A good fit
By DENNIS DARROW | firstname.lastname@example.org
A FINAL DESIGN PLAN for the next phases of the Historic Arkansas Riverwalk shows how all of the pieces would fit as additions occur over the next decade or more.
Included in the final design is a riverwalk channel extension that runs under both Santa Fe Avenue and Interstate 25 and a slight rerouting of Santa Fe Avenue to allow room for an aquatics center.
The "curving" of Santa Fe Avenue in the area of the riverwalk would not take place until the later phases of the expansion, possibly a decade or later from now, riverwalk executives say.
The final schematic was released last week based on input received from a two-day workshop in late September that brought together all of the riverwalk's design partners.
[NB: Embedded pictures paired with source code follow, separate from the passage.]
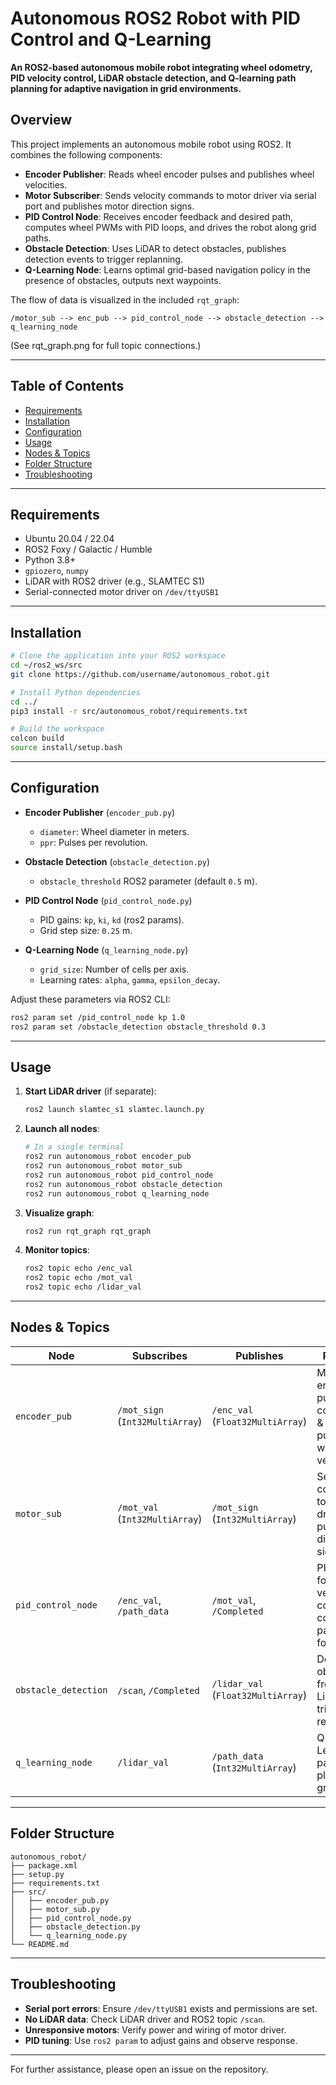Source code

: # Autonomous ROS2 Robot with PID Control and Q-Learning

**An ROS2-based autonomous mobile robot integrating wheel odometry, PID velocity control, LiDAR obstacle detection, and Q-learning path planning for adaptive navigation in grid environments.**

## Overview

This project implements an autonomous mobile robot using ROS2. It combines the following components:

* **Encoder Publisher**: Reads wheel encoder pulses and publishes wheel velocities.
* **Motor Subscriber**: Sends velocity commands to motor driver via serial port and publishes motor direction signs.
* **PID Control Node**: Receives encoder feedback and desired path, computes wheel PWMs with PID loops, and drives the robot along grid paths.
* **Obstacle Detection**: Uses LiDAR to detect obstacles, publishes detection events to trigger replanning.
* **Q-Learning Node**: Learns optimal grid-based navigation policy in the presence of obstacles, outputs next waypoints.

The flow of data is visualized in the included `rqt_graph`:

```
/motor_sub --> enc_pub --> pid_control_node --> obstacle_detection --> q_learning_node
```

(See rqt\_graph.png for full topic connections.)

---

## Table of Contents

* [Requirements](#requirements)
* [Installation](#installation)
* [Configuration](#configuration)
* [Usage](#usage)
* [Nodes & Topics](#nodes--topics)
* [Folder Structure](#folder-structure)
* [Troubleshooting](#troubleshooting)

---

## Requirements

* Ubuntu 20.04 / 22.04
* ROS2 Foxy / Galactic / Humble
* Python 3.8+
* `gpiozero`, `numpy`
* LiDAR with ROS2 driver (e.g., SLAMTEC S1)
* Serial-connected motor driver on `/dev/ttyUSB1`

---

## Installation

```bash
# Clone the application into your ROS2 workspace
cd ~/ros2_ws/src
git clone https://github.com/username/autonomous_robot.git

# Install Python dependencies
cd ../
pip3 install -r src/autonomous_robot/requirements.txt

# Build the workspace
colcon build
source install/setup.bash
```

---

## Configuration

* **Encoder Publisher** (`encoder_pub.py`)

  * `diameter`: Wheel diameter in meters.
  * `ppr`: Pulses per revolution.
* **Obstacle Detection** (`obstacle_detection.py`)

  * `obstacle_threshold` ROS2 parameter (default `0.5` m).
* **PID Control Node** (`pid_control_node.py`)

  * PID gains: `kp`, `ki`, `kd` (ros2 params).
  * Grid step size: `0.25` m.
* **Q-Learning Node** (`q_learning_node.py`)

  * `grid_size`: Number of cells per axis.
  * Learning rates: `alpha`, `gamma`, `epsilon_decay`.

Adjust these parameters via ROS2 CLI:

```bash
ros2 param set /pid_control_node kp 1.0
ros2 param set /obstacle_detection obstacle_threshold 0.3
```

---

## Usage

1. **Start LiDAR driver** (if separate):

   ```bash
   ros2 launch slamtec_s1 slamtec.launch.py
   ```
2. **Launch all nodes**:

   ```bash
   # In a single terminal
   ros2 run autonomous_robot encoder_pub
   ros2 run autonomous_robot motor_sub
   ros2 run autonomous_robot pid_control_node
   ros2 run autonomous_robot obstacle_detection
   ros2 run autonomous_robot q_learning_node
   ```
3. **Visualize graph**:

   ```bash
   ros2 run rqt_graph rqt_graph
   ```
4. **Monitor topics**:

   ```bash
   ros2 topic echo /enc_val
   ros2 topic echo /mot_val
   ros2 topic echo /lidar_val
   ```

---

## Nodes & Topics

| Node                 | Subscribes                      | Publishes                          | Purpose                                                         |
| -------------------- | ------------------------------- | ---------------------------------- | --------------------------------------------------------------- |
| `encoder_pub`        | `/mot_sign` (`Int32MultiArray`) | `/enc_val` (`Float32MultiArray`)   | Measures encoder pulses, computes & publishes wheel velocities. |
| `motor_sub`          | `/mot_val` (`Int32MultiArray`)  | `/mot_sign` (`Int32MultiArray`)    | Sends commands to motor driver; publishes direction signs.      |
| `pid_control_node`   | `/enc_val`, `/path_data`        | `/mot_val`, `/Completed`           | PID loops for velocity control; computes path following.        |
| `obstacle_detection` | `/scan`, `/Completed`           | `/lidar_val` (`Float32MultiArray`) | Detects obstacles from LiDAR; triggers replanning.              |
| `q_learning_node`    | `/lidar_val`                    | `/path_data` (`Int32MultiArray`)   | Q-Learning path planner in grid world.                          |

---

## Folder Structure

```
autonomous_robot/
├── package.xml
├── setup.py
├── requirements.txt
├── src/
│   ├── encoder_pub.py
│   ├── motor_sub.py
│   ├── pid_control_node.py
│   ├── obstacle_detection.py
│   └── q_learning_node.py
└── README.md
```

---

## Troubleshooting

* **Serial port errors**: Ensure `/dev/ttyUSB1` exists and permissions are set.
* **No LiDAR data**: Check LiDAR driver and ROS2 topic `/scan`.
* **Unresponsive motors**: Verify power and wiring of motor driver.
* **PID tuning**: Use `ros2 param` to adjust gains and observe response.

---

For further assistance, please open an issue on the repository.
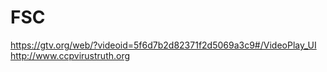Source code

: # FSC
https://gtv.org/web/?videoid=5f6d7b2d82371f2d5069a3c9#/VideoPlay_UI
http://www.ccpvirustruth.org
Participants included Design Studios West, Matrix Design Group, OLC Architecture, the Urban Renewal Authority of Pueblo and Pueblo city and county planning department staff.
The experts also reviewed the proposal's technical feasibility and projected costs, all of which fell in line with Pueblo's preliminary expectations, riverwalk executives said.
The plan's release comes as Pueblo continues its push to secure one of several tourism grants the state Office of Economic Development plans to award starting in the spring.
The final design will govern the riverwalk's future development regardless of whether the city is awarded a state grant, Pueblo leaders say, but the state aid would allow the project to begin right away.
"We're trying to be proactive and set ourselves up so we can move as quickly as possible" in the event Pueblo is awarded a grant, riverwalk director Jim Munch said.
With the final design now in place, "We know what it's going to cost and what the alignment is going to be so we're ready to move forward," he said.
In its bid for one of the state grants, Pueblo proposes to phase in $115 million in additions and improvements on the riverwalk funded by a mix of private and public sources.
The additions would include an expanded Pueblo Convention Center, a first-of-its-kind PBR University arena and bull riding school, a regional aquatics center and indoor water park and additional hotels, stores and offices.
The state's contribution would amount to about $33 million in future state sales taxes collected from the increased visitor traffic generated by the riverwalk additions.
A half-dozen other cities around the state also are bidding for one of the grants, including the city of Aurora, which proposes a large hotel convention center site near Denver International Airport.
Pueblo's proposal is considered among the most "shovel ready" of all of the proposals, particularly now with the final design in place and approved by many of the state's top land-use experts.
Meanwhile, an outside economist hired by the city gives the proposal high marks for its potential to boost out-of-state tourism into Colorado, the major goal of the state tourism grants.
The final design isn't much different than the preliminary design released earlier this year as part of the city's application for a state tourism grant.
One newer feature is a large grassy public events area on part of the land now occupied by the city's vacant former police building. The addition was made at the request of many riverwalk patrons.
The final schematic also shows the best route for an extension of the riverwalk's boat channel, as recommended by the participating design experts.
The experts, along with state highway planners, also confirmed that extending the channel under Santa Fe Avenue and Interstate 25 is feasible from a technical aspect, riverwalk executives say.
The proposed path is slightly lower than Santa Fe Avenue and a roadway bridge similar to the existing Grand Avenue riverwalk bridge would be put in place, Munch said.
Under this next phase, the city's goal is to complete the boat channel's expansion in the core riverwalk area and also get the channel extended past Santa Fe Avenue and I-25, Munch said.
Long term, the city's goal is to keep extending the channel in order to tie the riverwalk into the area of the Runyon lake and sports complex and Fountain Creek, he said.
Elsewhere, the design experts helped the city decide how to best fit the project's proposed aquatics center, contributing to the recommendation for the curving of Santa Fe Avenue.
The proposal envisions Pueblo needing to acquire the property where the Ferguson Enterprises building supply center at 175 S. Santa Fe Ave. operates.
A message left with Ferguson Enterprises' regional office in Denver this week was not returned. Over the years, the city and Ferguson executives have held some informal talks about the property.